### [Texte à lire]
★ ★ ★ ★ ★

Cette réminiscence quasi-mythologique, débitée sur un sofa avec un sourire, me semblait un bien pâle vestige du caractère implacablement vindicatif des contemporains des Uberti, de Dante et de Machiavel. Je laissai deviner mon sentiment à la marquise.

— Ne vous y trompez pas, me dit-elle. Sous ces apparences frivoles se cachent plus d’énergie et de vigueur morale que vous ne croyez. Les fortes qualités du caractère florentin vous paraissent perdues : elles ne sont qu’engourdies faute d’emploi, et le cas échéant vous les verriez revivre.

La marquise avait raison : les descendans des anciennes familles patriciennes de Florence n’ont pas trop dégénéré. A l’heure qu’il est, il y a des représentans de plus d’un nom historique parmi les volontaires qui sont allés sur les bords du Tessin chercher une revanche contre les héritiers de Charles-Quint, et c’est un prince Corsini, le marquis Lajatico, qui s’est courageusement mis à la tête du parti qui veut l’alliance de la Toscane avec la France et la Sardaigne.


A. DE METZ-NOBLAT.

  1. Rivaux de Donati, le premier chef des noirs; les Cerchi étaient à la tête du parti des blancs.

★ ★ ★ ★ ★

### [Données présentées]
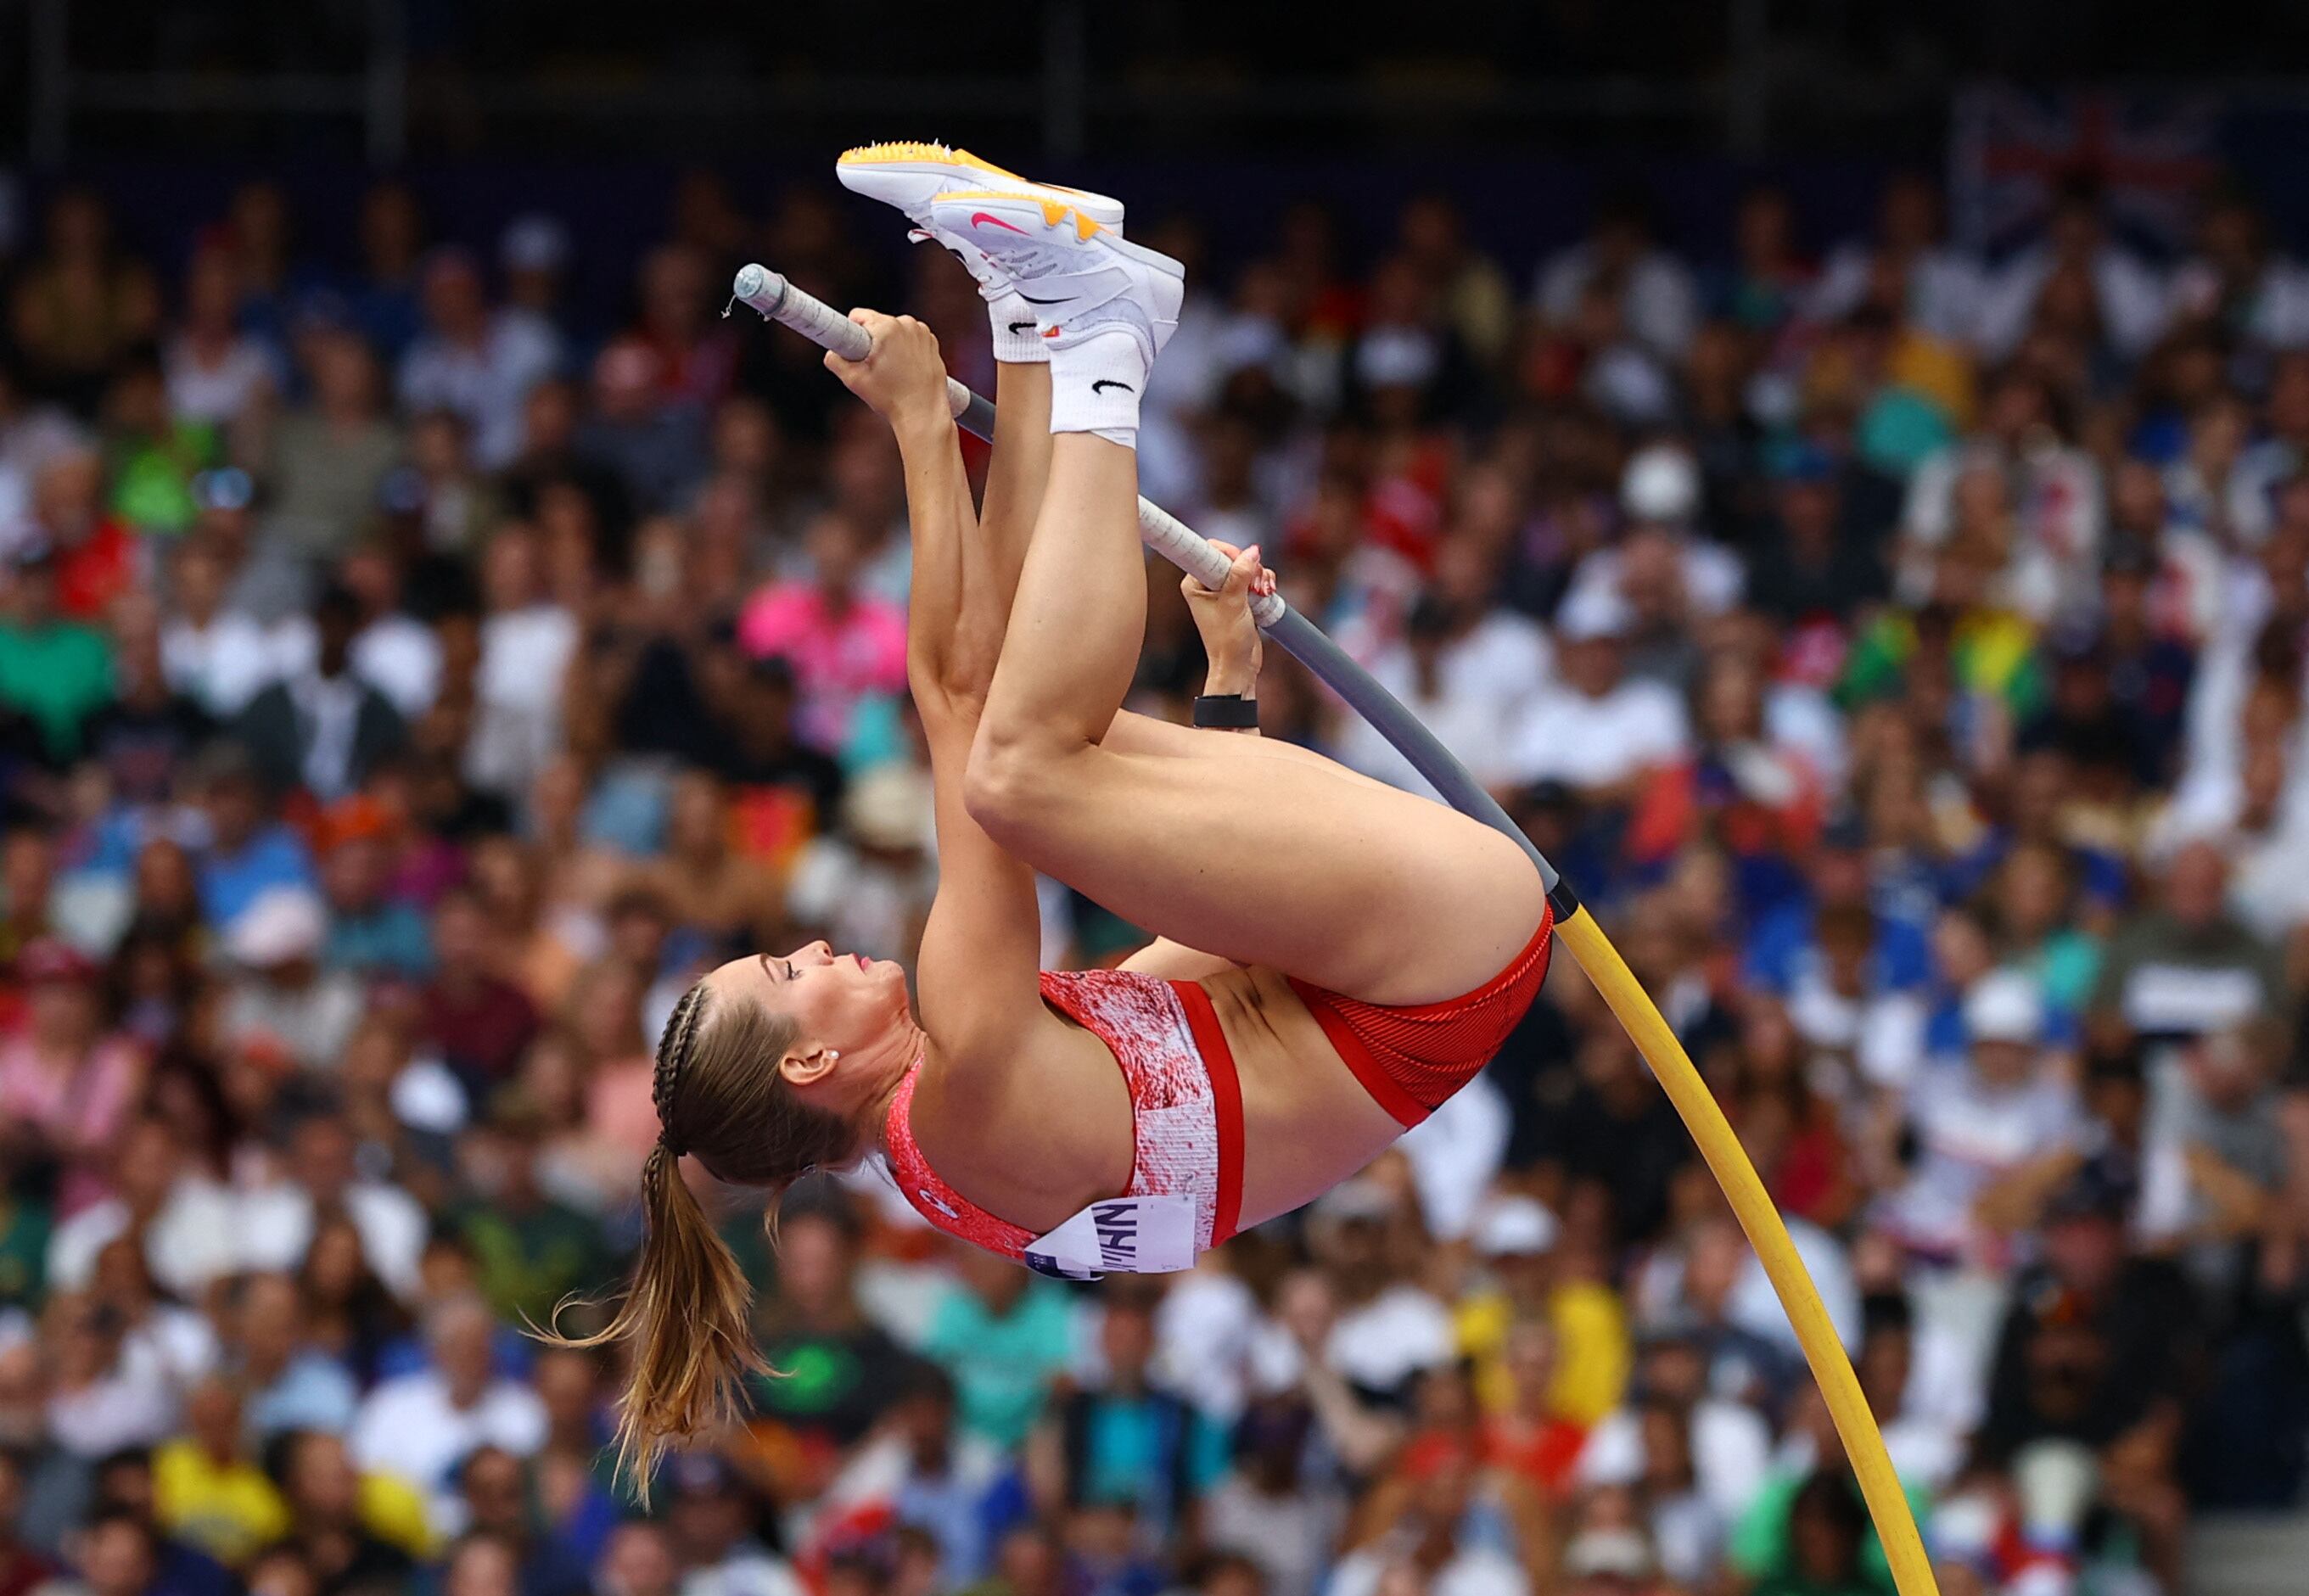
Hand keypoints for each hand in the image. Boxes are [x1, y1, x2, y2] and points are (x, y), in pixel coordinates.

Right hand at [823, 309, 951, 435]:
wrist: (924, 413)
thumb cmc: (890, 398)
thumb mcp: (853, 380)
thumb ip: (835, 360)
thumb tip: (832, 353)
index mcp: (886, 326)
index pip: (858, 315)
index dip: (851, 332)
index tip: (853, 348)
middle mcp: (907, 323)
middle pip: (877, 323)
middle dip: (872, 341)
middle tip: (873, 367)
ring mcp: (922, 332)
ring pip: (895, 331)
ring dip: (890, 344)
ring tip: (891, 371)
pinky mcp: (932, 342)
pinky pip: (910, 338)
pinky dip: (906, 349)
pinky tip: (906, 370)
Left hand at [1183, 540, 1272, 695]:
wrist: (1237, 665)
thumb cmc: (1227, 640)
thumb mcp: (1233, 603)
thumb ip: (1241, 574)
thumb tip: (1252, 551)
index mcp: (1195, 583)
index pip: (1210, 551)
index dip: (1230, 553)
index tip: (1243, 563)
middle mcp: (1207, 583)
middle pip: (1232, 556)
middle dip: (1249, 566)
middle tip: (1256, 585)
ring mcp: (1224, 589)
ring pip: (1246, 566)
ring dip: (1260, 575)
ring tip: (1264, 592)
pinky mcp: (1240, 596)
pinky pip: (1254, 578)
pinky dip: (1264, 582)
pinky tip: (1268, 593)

★ ★ ★ ★ ★

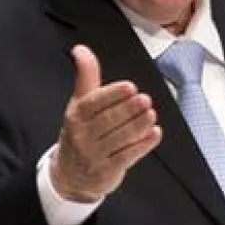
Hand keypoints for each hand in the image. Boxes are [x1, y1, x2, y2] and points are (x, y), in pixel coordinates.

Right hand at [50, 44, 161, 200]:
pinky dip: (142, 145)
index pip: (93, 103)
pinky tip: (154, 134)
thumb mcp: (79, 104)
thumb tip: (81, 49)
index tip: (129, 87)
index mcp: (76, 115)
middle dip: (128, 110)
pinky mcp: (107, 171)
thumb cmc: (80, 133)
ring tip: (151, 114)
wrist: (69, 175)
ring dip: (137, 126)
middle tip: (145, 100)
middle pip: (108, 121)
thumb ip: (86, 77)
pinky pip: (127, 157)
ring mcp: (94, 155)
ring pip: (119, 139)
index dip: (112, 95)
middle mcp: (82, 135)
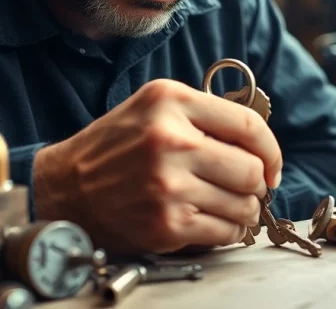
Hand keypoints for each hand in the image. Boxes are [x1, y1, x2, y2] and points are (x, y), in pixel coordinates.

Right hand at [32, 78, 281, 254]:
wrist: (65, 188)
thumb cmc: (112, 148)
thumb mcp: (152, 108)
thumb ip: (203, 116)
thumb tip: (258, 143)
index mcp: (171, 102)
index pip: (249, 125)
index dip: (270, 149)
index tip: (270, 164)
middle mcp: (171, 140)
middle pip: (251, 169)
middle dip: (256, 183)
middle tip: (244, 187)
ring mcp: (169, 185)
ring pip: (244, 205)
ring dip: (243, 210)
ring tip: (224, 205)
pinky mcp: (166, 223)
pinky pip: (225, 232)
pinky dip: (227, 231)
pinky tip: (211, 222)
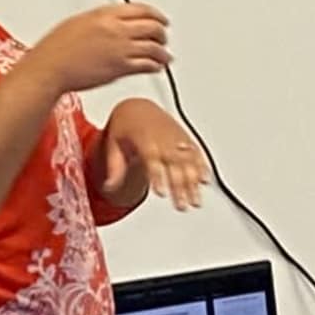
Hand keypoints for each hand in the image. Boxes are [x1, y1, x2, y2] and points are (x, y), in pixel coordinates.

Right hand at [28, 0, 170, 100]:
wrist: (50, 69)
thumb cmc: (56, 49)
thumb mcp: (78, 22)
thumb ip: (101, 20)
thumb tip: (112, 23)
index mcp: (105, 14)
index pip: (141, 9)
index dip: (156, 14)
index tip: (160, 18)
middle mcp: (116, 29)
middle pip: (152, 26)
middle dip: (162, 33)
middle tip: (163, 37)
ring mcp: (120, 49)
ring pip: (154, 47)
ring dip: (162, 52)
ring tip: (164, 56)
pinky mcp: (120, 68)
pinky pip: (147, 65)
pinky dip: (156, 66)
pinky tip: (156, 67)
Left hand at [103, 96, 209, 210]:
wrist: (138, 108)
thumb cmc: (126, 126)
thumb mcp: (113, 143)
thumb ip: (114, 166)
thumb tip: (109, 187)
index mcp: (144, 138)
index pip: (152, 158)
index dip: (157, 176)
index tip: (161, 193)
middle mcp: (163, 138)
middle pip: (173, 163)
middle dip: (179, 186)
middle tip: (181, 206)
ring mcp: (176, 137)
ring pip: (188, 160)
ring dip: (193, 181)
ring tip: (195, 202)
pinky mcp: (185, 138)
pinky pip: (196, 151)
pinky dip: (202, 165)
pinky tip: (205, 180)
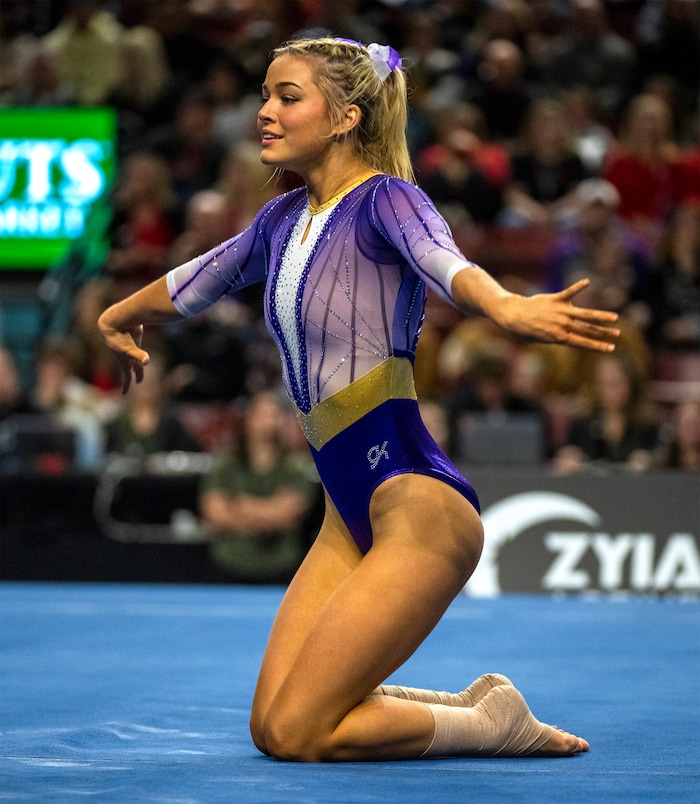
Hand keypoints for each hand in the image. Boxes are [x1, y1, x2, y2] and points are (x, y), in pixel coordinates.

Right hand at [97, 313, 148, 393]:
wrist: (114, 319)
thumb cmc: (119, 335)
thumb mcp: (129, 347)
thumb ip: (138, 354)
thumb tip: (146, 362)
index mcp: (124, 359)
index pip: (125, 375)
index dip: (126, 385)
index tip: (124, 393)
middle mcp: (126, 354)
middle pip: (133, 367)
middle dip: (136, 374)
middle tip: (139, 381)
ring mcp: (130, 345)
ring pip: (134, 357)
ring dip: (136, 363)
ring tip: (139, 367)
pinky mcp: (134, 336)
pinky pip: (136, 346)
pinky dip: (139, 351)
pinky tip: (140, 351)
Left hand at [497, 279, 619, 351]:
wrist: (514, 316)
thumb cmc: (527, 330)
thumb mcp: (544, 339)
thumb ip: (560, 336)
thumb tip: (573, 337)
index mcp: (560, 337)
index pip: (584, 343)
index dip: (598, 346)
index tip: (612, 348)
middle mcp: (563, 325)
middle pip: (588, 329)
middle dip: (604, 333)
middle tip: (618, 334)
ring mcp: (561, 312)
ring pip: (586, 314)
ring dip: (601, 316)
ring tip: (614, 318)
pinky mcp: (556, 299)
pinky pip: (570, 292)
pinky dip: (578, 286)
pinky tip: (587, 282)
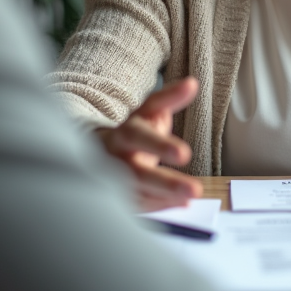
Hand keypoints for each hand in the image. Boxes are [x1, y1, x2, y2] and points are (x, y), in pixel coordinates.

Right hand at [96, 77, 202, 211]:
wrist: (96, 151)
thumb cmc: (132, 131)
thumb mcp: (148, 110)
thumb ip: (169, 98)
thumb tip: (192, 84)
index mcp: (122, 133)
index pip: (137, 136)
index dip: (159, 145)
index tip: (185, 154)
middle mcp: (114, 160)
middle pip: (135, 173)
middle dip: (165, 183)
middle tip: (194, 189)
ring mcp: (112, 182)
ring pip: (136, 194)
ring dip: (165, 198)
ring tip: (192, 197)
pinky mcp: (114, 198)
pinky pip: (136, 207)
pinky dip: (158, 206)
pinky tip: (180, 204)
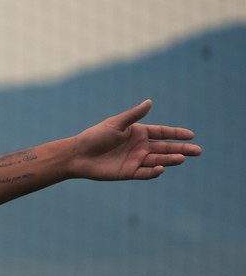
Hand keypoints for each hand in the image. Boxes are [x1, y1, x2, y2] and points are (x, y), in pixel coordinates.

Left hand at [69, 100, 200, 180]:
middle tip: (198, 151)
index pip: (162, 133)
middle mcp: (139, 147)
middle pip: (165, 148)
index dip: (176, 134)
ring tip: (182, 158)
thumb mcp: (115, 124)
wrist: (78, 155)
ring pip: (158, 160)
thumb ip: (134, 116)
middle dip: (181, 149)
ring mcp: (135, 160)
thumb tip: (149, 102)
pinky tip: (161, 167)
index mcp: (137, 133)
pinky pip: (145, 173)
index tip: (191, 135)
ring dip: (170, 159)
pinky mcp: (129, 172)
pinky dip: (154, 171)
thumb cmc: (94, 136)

★ ★ ★ ★ ★

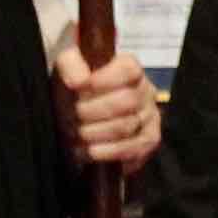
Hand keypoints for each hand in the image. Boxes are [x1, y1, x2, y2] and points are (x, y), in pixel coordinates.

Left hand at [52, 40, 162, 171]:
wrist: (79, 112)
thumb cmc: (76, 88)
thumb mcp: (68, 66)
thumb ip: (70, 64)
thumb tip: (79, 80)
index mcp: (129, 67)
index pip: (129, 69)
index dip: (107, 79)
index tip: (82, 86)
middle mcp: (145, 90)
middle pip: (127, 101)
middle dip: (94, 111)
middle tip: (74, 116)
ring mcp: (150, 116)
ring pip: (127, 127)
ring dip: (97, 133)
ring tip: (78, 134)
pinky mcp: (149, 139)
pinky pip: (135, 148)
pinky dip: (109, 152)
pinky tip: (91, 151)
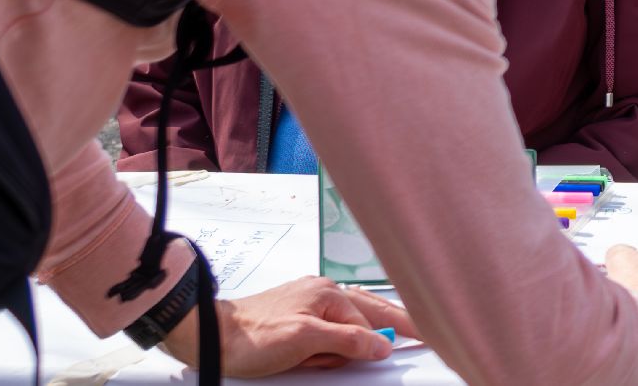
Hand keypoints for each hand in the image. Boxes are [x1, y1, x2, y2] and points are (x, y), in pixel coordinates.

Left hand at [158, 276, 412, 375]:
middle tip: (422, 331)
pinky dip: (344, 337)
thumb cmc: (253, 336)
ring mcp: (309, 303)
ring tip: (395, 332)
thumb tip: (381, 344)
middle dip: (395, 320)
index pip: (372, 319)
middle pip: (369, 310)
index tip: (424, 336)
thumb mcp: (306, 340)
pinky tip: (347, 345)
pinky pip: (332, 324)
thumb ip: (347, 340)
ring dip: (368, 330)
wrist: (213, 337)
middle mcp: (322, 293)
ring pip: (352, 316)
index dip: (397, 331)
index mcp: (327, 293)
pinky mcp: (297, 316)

★ ★ ★ ★ ★

### [Problème à résoudre]
Répondez aux questions suivantes à partir du texte sur le caractère florentin :
(a) Selon la marquise, dans quel état se trouvent les fortes qualités du caractère florentin, et pour quelle raison ?
(b) Qui s'est mis à la tête du parti favorable à l'alliance de la Toscane avec la France et la Sardaigne ?
(c) D'après la note, à la tête de quel parti se trouvaient les Cerchi ?

### [Corrigé de l'exercice]
(a) Elles ne sont qu'engourdies, faute d'emploi.
(b) Un prince Corsini, le marquis Lajatico.
(c) Le parti des blancs.